The Chinese team’s goal is to set up a bridge between the HLPP and the Human Plasma Proteome Project. The investigators hope to initially develop two antibody banks: one composed of antibodies against all the antigens in the liver proteome, including plasma proteins secreted by the liver — which accounted for some 70 percent of all liver proteins, according to one experiment — and one against all plasma proteins that are unknown and are not secreted by the liver. The team’s strategy for generating the antibodies — termed subtractive immunization for tissue monoclonal antibody bank — differs from traditional immunization techniques, most importantly in that the starting point is fractionated proteins from homogenized tissue containing unknown antigens, rather than recombinant known antigens derived from the gene. Hybridoma lines are raised from the immunized animal as in traditional antibody generation, but when used with plasma antigens, the monoclonal antibodies are fractionated repetitively to remove those antibodies raised against albumin and other highly abundant plasma proteins.

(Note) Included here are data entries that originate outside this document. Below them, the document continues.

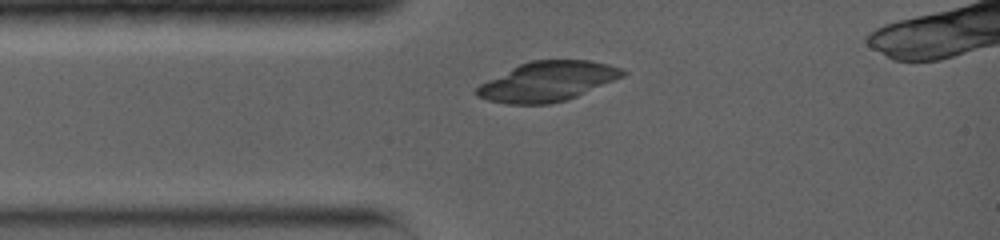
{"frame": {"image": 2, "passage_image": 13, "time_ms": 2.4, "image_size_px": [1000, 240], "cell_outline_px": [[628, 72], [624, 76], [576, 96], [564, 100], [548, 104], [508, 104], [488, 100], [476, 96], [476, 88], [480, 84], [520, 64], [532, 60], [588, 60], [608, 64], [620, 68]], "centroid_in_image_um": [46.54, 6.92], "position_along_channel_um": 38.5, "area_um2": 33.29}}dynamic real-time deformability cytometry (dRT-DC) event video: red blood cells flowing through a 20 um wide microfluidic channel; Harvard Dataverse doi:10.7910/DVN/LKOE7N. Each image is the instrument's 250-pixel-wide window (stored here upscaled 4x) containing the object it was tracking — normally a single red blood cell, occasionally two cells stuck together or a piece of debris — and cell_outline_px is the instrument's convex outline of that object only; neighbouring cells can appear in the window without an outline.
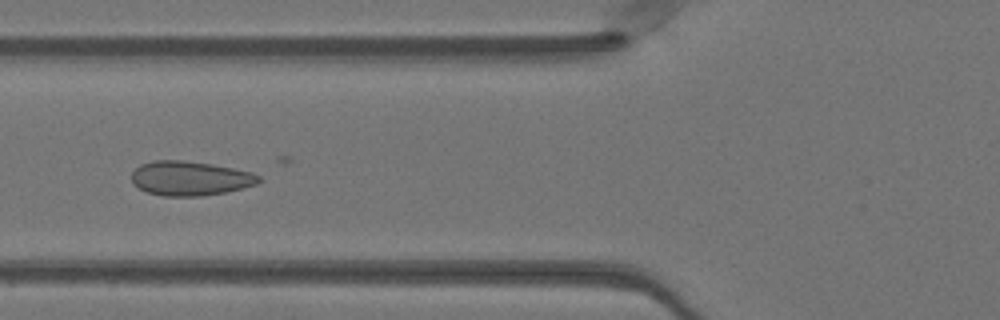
{"species": "Egyptian fruit bat (a non-hibernating species)", "species_latin": "Rousettus aegyptiacus", "temperature_condition": "warm", "stored_images_in_passage": 38, "camera_frame_rate_fps": 3000, "um_per_image_px": 0.085, "animal": {"sex": "female"}, "frame": {"image": 1, "passage_image": 18, "time_ms": 5.667, "image_size_px": [1000, 320], "cell_outline_px": [[264, 180], [256, 184], [224, 192], [200, 196], [164, 196], [148, 192], [132, 184], [132, 172], [140, 164], [156, 160], [184, 160], [212, 164], [252, 172], [260, 176]], "centroid_in_image_um": [16.16, 15.15], "position_along_channel_um": 109.6, "area_um2": 25.43}}
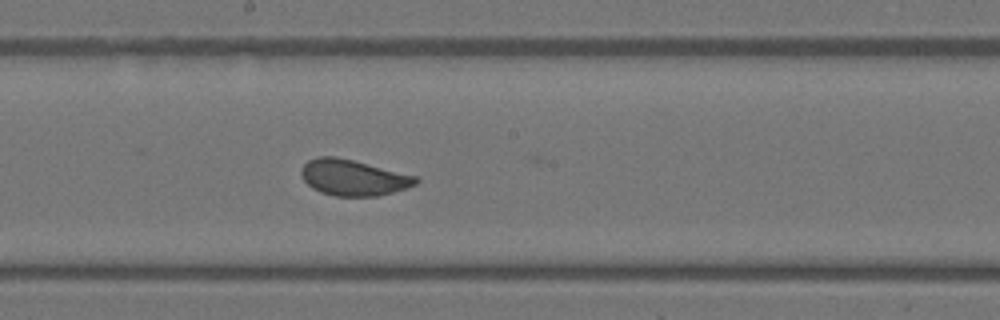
{"frame": {"image": 2, "passage_image": 26, "time_ms": 8.333, "image_size_px": [1000, 320], "cell_outline_px": [[420, 180], [416, 184], [392, 192], [376, 196], [336, 196], [320, 192], [312, 188], [304, 180], [300, 172], [300, 168], [308, 160], [320, 156], [336, 156], [416, 176]], "centroid_in_image_um": [29.98, 15.09], "position_along_channel_um": 218.2, "area_um2": 23.76}}
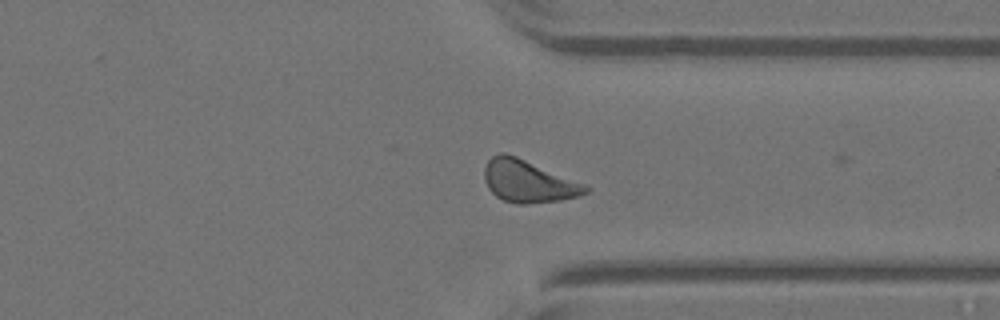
{"frame": {"image": 3, "passage_image": 37, "time_ms": 12.0, "image_size_px": [1000, 320], "cell_outline_px": [[592, 188], [588, 192], [580, 196], [560, 200], [528, 204], [516, 204], [504, 200], [496, 196], [488, 188], [484, 180], [484, 168], [488, 160], [492, 156], [500, 152], [504, 152], [516, 156], [584, 184]], "centroid_in_image_um": [44.88, 15.42], "position_along_channel_um": 366.5, "area_um2": 24.85}}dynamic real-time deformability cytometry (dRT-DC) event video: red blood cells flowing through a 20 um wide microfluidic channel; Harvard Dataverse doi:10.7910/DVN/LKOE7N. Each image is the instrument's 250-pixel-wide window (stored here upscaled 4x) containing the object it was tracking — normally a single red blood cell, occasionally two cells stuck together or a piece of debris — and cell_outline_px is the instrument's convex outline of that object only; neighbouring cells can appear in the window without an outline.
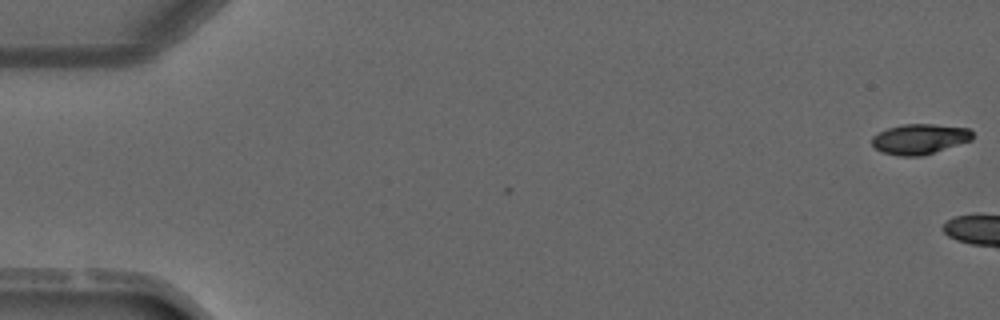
{"species": "common noctule bat (a hibernating species)", "species_latin": "Nyctalus noctula", "temperature_condition": "warm", "stored_images_in_passage": 4, "camera_frame_rate_fps": 3000, "um_per_image_px": 0.085, "animal": {"sex": "male", "forearm_length_mm": 52.5}, "frame": {"image": 1, "passage_image": 1, "time_ms": 0.0, "image_size_px": [1000, 320], "cell_outline_px": [[972, 140], [920, 156], [900, 156], [880, 152], [872, 144], [872, 136], [888, 128], [904, 124], [932, 124], [968, 128], [972, 132]], "centroid_in_image_um": [78.15, 11.81], "position_along_channel_um": 6.9, "area_um2": 17.51}}
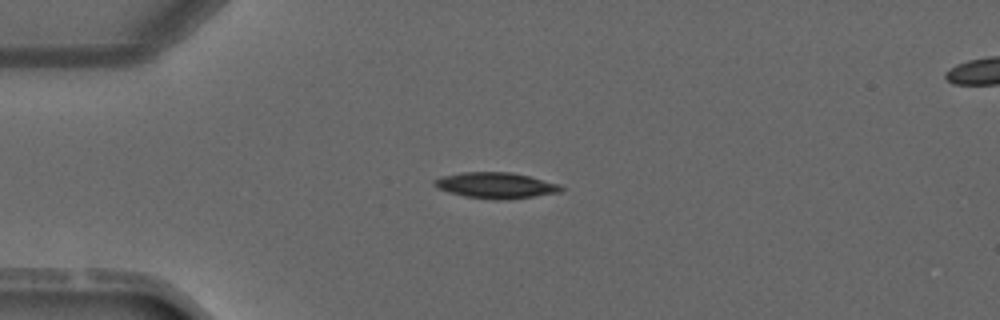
{"frame": {"image": 2, "passage_image": 4, "time_ms": 7.667, "image_size_px": [1000, 320], "cell_outline_px": [[564, 188], [560, 192], [504, 200], [496, 200], [464, 196], [448, 192], [436, 188], [432, 184], [432, 180], [440, 176], [460, 172], [508, 172], [528, 176], [560, 184]], "centroid_in_image_um": [42.07, 15.75], "position_along_channel_um": 42.9, "area_um2": 19.19}}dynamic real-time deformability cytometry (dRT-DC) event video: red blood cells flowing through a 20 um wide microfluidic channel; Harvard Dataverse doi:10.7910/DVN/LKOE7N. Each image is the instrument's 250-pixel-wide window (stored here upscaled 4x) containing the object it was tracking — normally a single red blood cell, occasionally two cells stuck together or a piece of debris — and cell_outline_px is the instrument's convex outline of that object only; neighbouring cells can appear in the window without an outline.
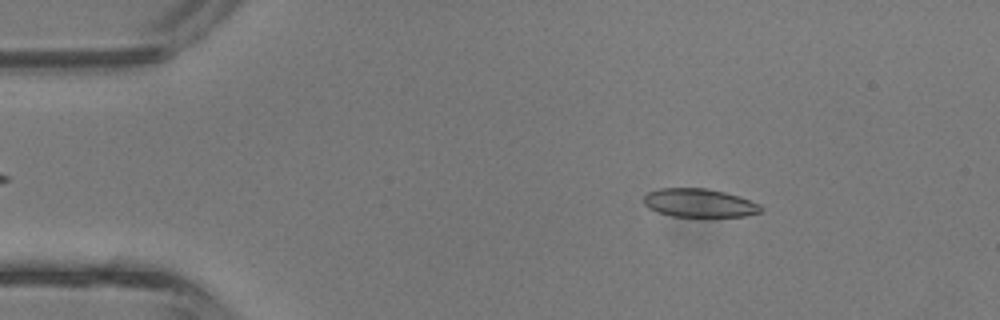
{"species": "common noctule bat (a hibernating species)", "species_latin": "Nyctalus noctula", "temperature_condition": "room temperature", "stored_images_in_passage": 39, "camera_frame_rate_fps": 3000, "um_per_image_px": 0.085, "animal": {"sex": "male", "body_mass_g": 13.3}, "frame": {"image": 1, "passage_image": 3, "time_ms": 0.667, "image_size_px": [1000, 320], "cell_outline_px": [[764, 208], [760, 212], [744, 216], [708, 220], [672, 216], [656, 212], [648, 208], [644, 204], [644, 196], [648, 192], [660, 188], [704, 188], [724, 192], [740, 196], [760, 204]], "centroid_in_image_um": [59.47, 17.31], "position_along_channel_um": 25.5, "area_um2": 20.46}}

The resulting monoclonal antibodies will be characterized in validation and localization studies using traditional immunohistochemistry and Western blot techniques, and the initial antigens can be pulled out this way for identification by mass spectrometry. Sun said that the advantage of the Chinese method was that the monoclonal antibodies were raised against native proteins while still being low cost and easy to make. He estimated that the group could generate “hundreds” of monoclonal antibodies a year using these techniques. He also hoped to eventually make arrays from the antibodies.
Although HUPO is sharing the event this year with the International Union of Biochemistry and Molecular Biology XIX World Congress — which cancelled a summer conference in Toronto due to the SARS epidemic — the organization stole the show when Hanash announced opening night that the HUPO Council had chosen Montreal as its headquarters. This led to speeches by local politicians and administrators who praised HUPO and its mission. HUPO also announced that its third annual World Congress will be held in October 2004 in Beijing.